Saturday, November 10, 2007

Wednesday, November 07, 2007

Pitch dark at 5:00

Have I mentioned that daylight savings is my least favorite holiday? Though I have to say that dark, rainy norhern living has its pleasures, too--today I skipped my office hours and read Proust in bed (where it was written, after all!) for several hours while the cat napped on my legs. It was lovely.

I'm ready to be less busy. This is probably my easiest week all quarter, and still tomorrow I have a midterm and my class is being observed.

I have this feeling that I actually had something to say when I started writing this, but whatever it is has escaped me now. The cat and I miss Aunt Jane.

Information

I discovered last night that the UW has a School of Information. Great! We also have a Library of Books and a Fountain of Moving Water. As well as a Food Court of Food.

Apparently, the information dispensed at the School of Information does not include the correct names for grammatical concepts.
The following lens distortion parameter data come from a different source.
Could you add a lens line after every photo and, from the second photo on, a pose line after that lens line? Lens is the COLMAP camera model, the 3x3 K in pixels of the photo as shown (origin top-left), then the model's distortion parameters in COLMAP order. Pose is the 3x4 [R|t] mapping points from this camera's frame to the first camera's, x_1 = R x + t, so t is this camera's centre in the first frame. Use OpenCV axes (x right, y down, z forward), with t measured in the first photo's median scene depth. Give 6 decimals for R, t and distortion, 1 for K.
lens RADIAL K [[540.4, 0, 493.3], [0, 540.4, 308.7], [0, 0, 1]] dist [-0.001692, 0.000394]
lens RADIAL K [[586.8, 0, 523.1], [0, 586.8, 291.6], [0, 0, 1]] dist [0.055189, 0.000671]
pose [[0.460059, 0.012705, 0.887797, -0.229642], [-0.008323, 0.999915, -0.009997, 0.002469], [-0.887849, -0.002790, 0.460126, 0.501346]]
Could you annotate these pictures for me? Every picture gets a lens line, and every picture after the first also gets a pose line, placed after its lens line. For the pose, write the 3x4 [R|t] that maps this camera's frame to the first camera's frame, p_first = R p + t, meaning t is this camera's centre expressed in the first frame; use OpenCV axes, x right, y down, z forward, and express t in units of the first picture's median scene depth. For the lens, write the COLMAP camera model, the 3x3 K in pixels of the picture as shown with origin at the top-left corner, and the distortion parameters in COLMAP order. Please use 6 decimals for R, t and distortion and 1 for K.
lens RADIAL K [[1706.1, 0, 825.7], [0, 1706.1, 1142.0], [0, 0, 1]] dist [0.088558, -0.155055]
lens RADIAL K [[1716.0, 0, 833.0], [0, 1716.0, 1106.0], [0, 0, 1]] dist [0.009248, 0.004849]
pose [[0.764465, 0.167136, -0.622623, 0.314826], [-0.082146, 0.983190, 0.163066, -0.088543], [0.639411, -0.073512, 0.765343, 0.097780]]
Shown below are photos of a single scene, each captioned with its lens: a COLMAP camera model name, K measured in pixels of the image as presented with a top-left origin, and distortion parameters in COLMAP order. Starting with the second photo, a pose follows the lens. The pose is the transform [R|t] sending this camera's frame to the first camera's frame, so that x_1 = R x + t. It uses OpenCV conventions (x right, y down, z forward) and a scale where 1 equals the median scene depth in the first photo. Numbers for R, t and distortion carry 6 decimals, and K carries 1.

I think it's funny when people are grammatical sticklers without having much grammatical knowledge themselves (I would have to sheepishly put myself in this category), but it's hard on students when, for instance, they get dinged for passive voice and are told to come into the writing center but there is actually no passive voice at all in the essay. I spent a good while puzzling over this last night, until the student explained to me that "passive voice" included constructions like "I was thinking" instead of "I thought."

And this is all well and good and no big deal, except that the student prefaced our whole conference by saying he was a terrible writer--which was not at all true--and I just felt bad. But we were able to clear everything up and he's gonna be fine.

Confidential to U.J.: check your email! And please refer any questions to the nearest niece.

Monday, November 05, 2007

Sisterkins and Catkins




The cat LOVES his Aunt Jane. He has never taken to anyone else like this.

Sisterkins also makes a killer apple pie, co-throws a great dinner party, and can do a full shopping trip through a very crowded Trader Joe's in under 10 minutes flat.

In other news, I now have a TG plane ticket! I'll be in New York from Tuesday 11/20 to Saturday 11/24.